▶ **Task instructions**:
In the records that follow, show each line where the word "sunt" is present.

+++ Extracted records

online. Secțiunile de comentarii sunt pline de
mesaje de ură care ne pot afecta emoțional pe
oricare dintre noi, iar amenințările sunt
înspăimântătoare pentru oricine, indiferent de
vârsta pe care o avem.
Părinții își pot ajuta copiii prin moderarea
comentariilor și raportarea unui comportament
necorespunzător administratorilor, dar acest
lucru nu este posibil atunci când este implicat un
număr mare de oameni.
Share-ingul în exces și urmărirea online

++++++

▶ **Answer space**:
online. Secțiunile de comentarii sunt pline de
oricare dintre noi, iar amenințările sunt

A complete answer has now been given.